*PROBLEM REQUIREMENTS*
Render the lines as a JSON list of strings, one string per line and no blank lines, beginning with the line that contains "Королева вагона отожгла! Видео не" and ending with the line that contains "Профессор объяснила, почему", both included.

*PROVIDED ENTRIES*
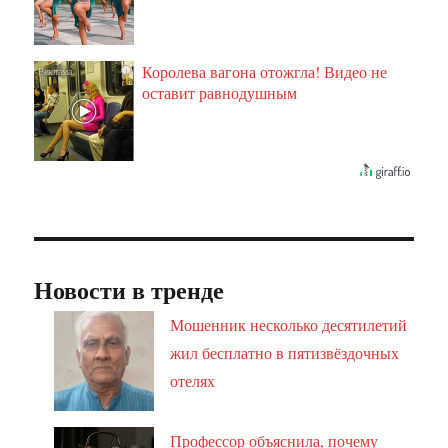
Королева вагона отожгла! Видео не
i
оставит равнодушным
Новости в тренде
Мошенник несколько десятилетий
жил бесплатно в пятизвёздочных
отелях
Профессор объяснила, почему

==

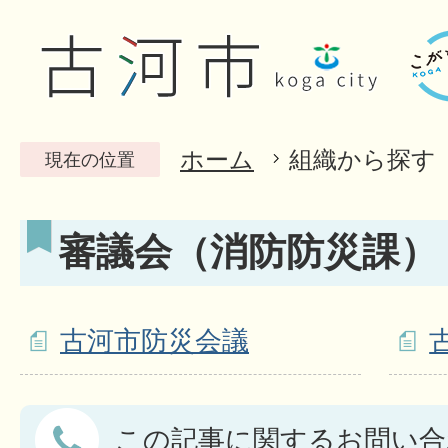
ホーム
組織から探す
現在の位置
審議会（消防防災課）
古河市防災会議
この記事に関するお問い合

*REPLY TO THE TASK*
[
  "Королева вагона отожгла! Видео не",
  "i",
  "оставит равнодушным",
  "Новости в тренде",
  "Мошенник несколько десятилетий",
  "жил бесплатно в пятизвёздочных",
  "отелях",
  "Профессор объяснила, почему"
]